Not invented yet - some great wide prime, 16-18mm.


----------



## Joseph M (Sep 25, 2012)

85 f1.2l II
200 f2L 
24 f1.4L II

The 85 is probably the first one I will get someday (II or the original or the FD) ;D


----------



## AmbientLight (Sep 25, 2012)

400mm f2.8L IS Mark II, 500mm f4L IS Mark II and 600mm f4L IS Mark II.

Just look at the attached sample picture and you will understand my longing. Currently I consider myself severely focal length limited (max focal length of 200mm, not counting my 2x converter), so birding is a somewhat restricted area for me.


----------



## pasghik (Sep 25, 2012)

135 f/2
70-200 f2.8L IS II
Nikon 14-24 f/2.8


----------



## Secretariat (Sep 25, 2012)

400 F2.8L MKII Lens
24 F1.4 MKII Lens
300 F2.8L MKII Lens


----------



## neuroanatomist (Sep 25, 2012)

My three:


300mm f/2.8L IS II
200-400mm f/4L IS Extender 1.4x
600mm f/4L IS II

Actually, I'm _almost_ 1/3 of the way to realizing my dream - I pre-ordered the 600 II just over a month ago. ;D


----------



## Videoshooter (Sep 25, 2012)

400mm f/2.8L IS II
70-200mm f/2.8L IS II (Currently have the non-IS version)
Canon 24-70 f/2.8L II


----------



## Redder (Sep 25, 2012)

My DREAMS:

EFS 35 1.2L (prime for my 7D) 
EF 35-70 2.0L IS 
EF 20-35 2.0L IS


----------



## RLPhoto (Sep 25, 2012)

Canon EF 200mm F/2

Then I would be done with my lens selection. ;D


----------



## dirtcastle (Sep 27, 2012)

TS-E 17mm L
MP-E 65mm
200 f/2 L

This year, I was able to acquire my first dream lens: the 85mm f/1.2 L. But as with so many people who can afford such lenses, I find myself lacking the time to use it enough because I'm always working. It's a vicious circle. 
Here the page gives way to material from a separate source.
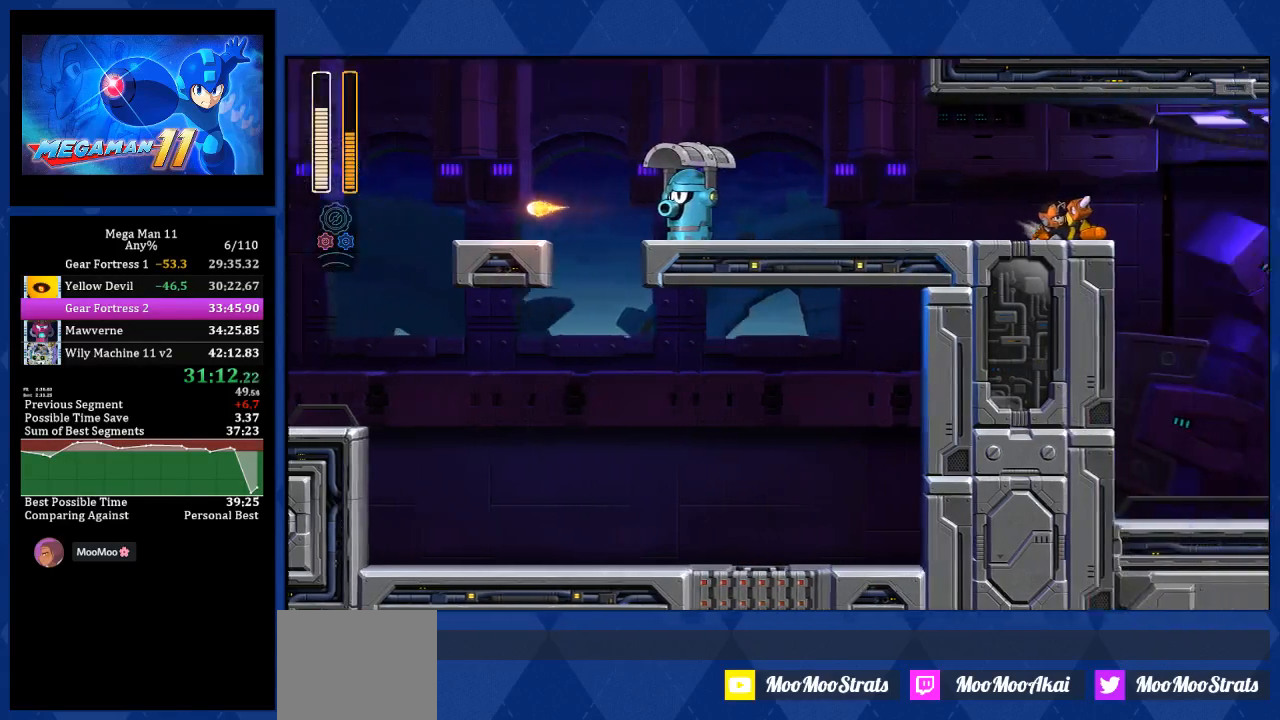
Gameplay with a controller (PlayStation layout); each line is a JSON object with the inputs held at the frame after it (dt_ms = milliseconds from this image to that frame). "events" lists button and stick changes between this image and that frame as [ms after this image, input, new state], when the widget could be followed in between.
{"dt_ms": 500, "buttons": ["DPAD_RIGHT"], "left_stick": "center", "right_stick": "up-right", "events": [[217, "right_stick", "up-right"]]}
Even if I had the money for a 200mm f/2 L, I don't think I would get one because I'd be paranoid about damaging it. I wouldn't be able to relax while I used it. It's just too precious. Hell, I'm already paranoid with my 85mm f/1.2 L.


----------



## Michael_pfh (Sep 27, 2012)

24-70 2.8L II
200 2.0L IS
500 4.0L IS II


----------



## sandymandy (Sep 27, 2012)

- Noctilux 50mm f/0.95 (need camera also  )

- 35mm f/1.2 lens (needs to exist first) so..

- 35mm f/1.4 L *II*



> Even if I had the money for a 200mm f/2 L, I don't think I would get one because I'd be paranoid about damaging it.



If u had the money for a 200mm f/2 youd also have the money for getting it repaired. Plus the lens is built very sturdy


----------



## LifeAfter (Sep 27, 2012)

EF 24-70L II
135 f2
35mm f1.4


----------



## deletemyaccount (Sep 27, 2012)

400 f2.8
200 f2
800 5.6


----------



## hambergler (Sep 27, 2012)

Canon 200-400mm F4L 1.4TC

Canon 400mm F2.8L IS II

Zeiss Distagon T* 15mm f/2.8 ZE


I would put 24-70 F2.8L II on there but its on the way


----------



## dirtcastle (Sep 27, 2012)

sandymandy said:


> > Even if I had the money for a 200mm f/2 L, I don't think I would get one because I'd be paranoid about damaging it.
> 
> 
> 
> If u had the money for a 200mm f/2 youd also have the money for getting it repaired. Plus the lens is built very sturdy



Well, I had the money for an 85mm f/1.2, but I still worry about scratching that rear element. 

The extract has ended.